Michelle was like, “You know what, I am just going to cook the foods that I want to eat. And I’m going to put them in this book. And I don’t care if it only appeals to a niche audience of folks who miss ‘sort of Asian’ and Bay Area immigrant comfort foods.” We are focused on the foods that both of us grew up on, not just a standard middle of the road, quote unquote, American food.
Michelle Tam: A perfect example of a recipe like this is our dan tat (Hong Kong egg tarts). I was like, “I don’t know that I want to attempt this.” A lot of people have never had one because they’ve never had Cantonese dim sum. But I was like, “This is something I missed, and I want to recreate it. There will be some people seeing it for the first time. But that’s okay.”
Peninsula Foodist: It really seems like the pandemic has changed your work. And with the pandemic, there’s this topic of hate crimes against Asian Americans. I’m just wondering, have you had any reflections on this idea of Asian American identity and how it affected your work over the last couple of years?
Michelle Tam: The last couple of years, I have really leaned into being proud of being Asian American. One thing I’ve noticed talking to Henry about this — we may be one of the few Asian American authors of three New York Times bestselling cookbooks but nobody ever —
Henry Fong: Nobody ever identifies them as Asian first. They identify them as paleo first. And it is remarkable, because we do consider ourselves to have a lot of Asian influence in what we put out there.
The anti-Asian hate, it’s something we’ve thought about a lot. I remember being up in Portland with my younger son and us saying, “Hmm, do we really want to go downtown? We are Asian.” I’m thinking, that is not the way I want my kids to feel living in the United States, living in progressive areas on the West Coast. How awful is it that you grow up thinking, “I can’t walk down the street?”

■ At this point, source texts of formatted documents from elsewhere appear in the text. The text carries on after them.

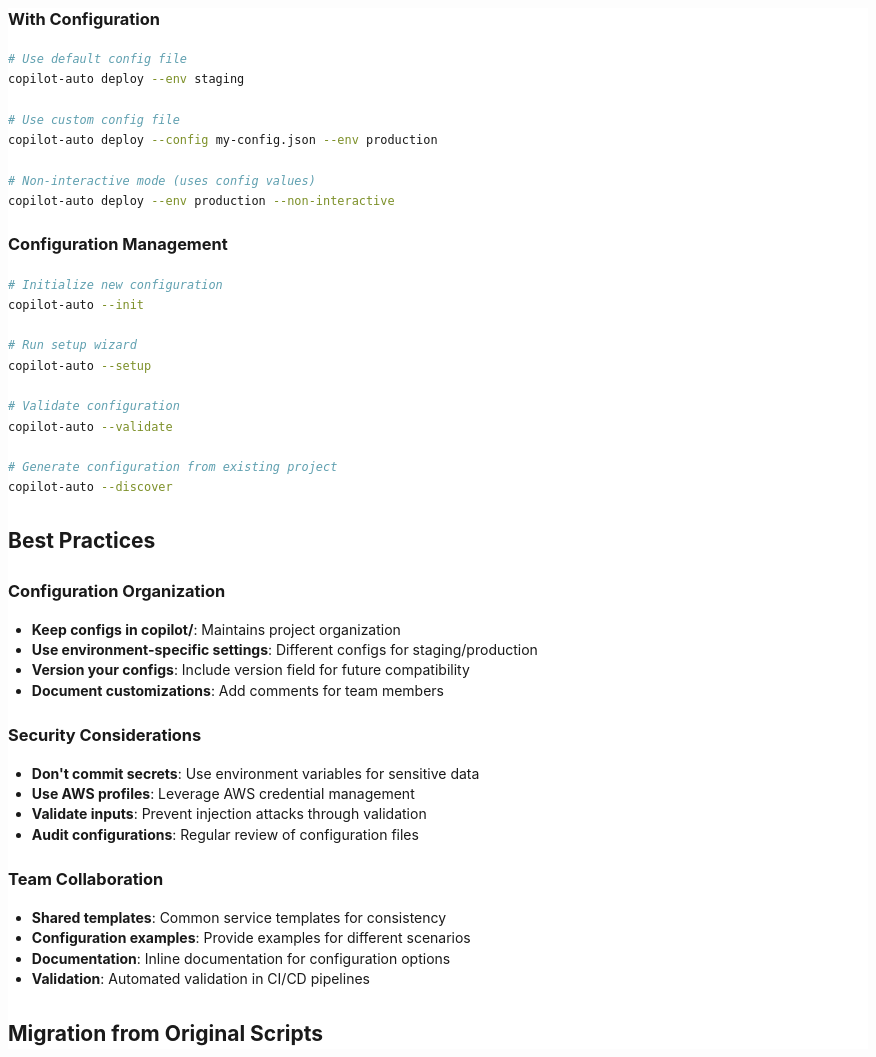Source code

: ### With Configuration
```bash
# Use default config file
copilot-auto deploy --env staging

# Use custom config file
copilot-auto deploy --config my-config.json --env production

# Non-interactive mode (uses config values)
copilot-auto deploy --env production --non-interactive
```

### Configuration Management
```bash
# Initialize new configuration
copilot-auto --init

# Run setup wizard
copilot-auto --setup

# Validate configuration
copilot-auto --validate

# Generate configuration from existing project
copilot-auto --discover
```

## Best Practices

### Configuration Organization
- **Keep configs in copilot/**: Maintains project organization
- **Use environment-specific settings**: Different configs for staging/production
- **Version your configs**: Include version field for future compatibility
- **Document customizations**: Add comments for team members

### Security Considerations
- **Don't commit secrets**: Use environment variables for sensitive data
- **Use AWS profiles**: Leverage AWS credential management
- **Validate inputs**: Prevent injection attacks through validation
- **Audit configurations**: Regular review of configuration files

### Team Collaboration
- **Shared templates**: Common service templates for consistency
- **Configuration examples**: Provide examples for different scenarios
- **Documentation**: Inline documentation for configuration options
- **Validation**: Automated validation in CI/CD pipelines

## Migration from Original Scripts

Michelle Tam: When our parents came in the late ‘60s and early ‘70s, it was all about assimilating, being a model minority and not making any waves —
Henry Fong: Trying to blend in with the dominant culture as quickly as you possibly could.
Michelle Tam: Yeah. And so what I love now is that everybody is super proud of being Asian American, and that we are Americans. We aren’t others, which I think we’ve been categorized as forever.
Henry Fong: In the past, I don’t know that we would have been as mindful about explaining, “Where does this particular dish come from?” This is an Indian dish. It’s an egg masala that we got from a friend who’s Parsi. This is the heritage that it comes from, here’s the story behind it.
Our editor asked us about dan tat, Cantonese, or Hong Kong egg tarts. And they were like, “Can we just call them Chinese egg tarts?” And we’re like, “No, because actually, they originated in Hong Kong. They’re the product of a fusion between the Portuguese in Macau, English and Chinese influences. It’s a very specific thing.”
Being able to say that out loud, put it in a book and try to educate folks about the provenance of foods from a very diverse Asian community is actually something that I’m very proud of.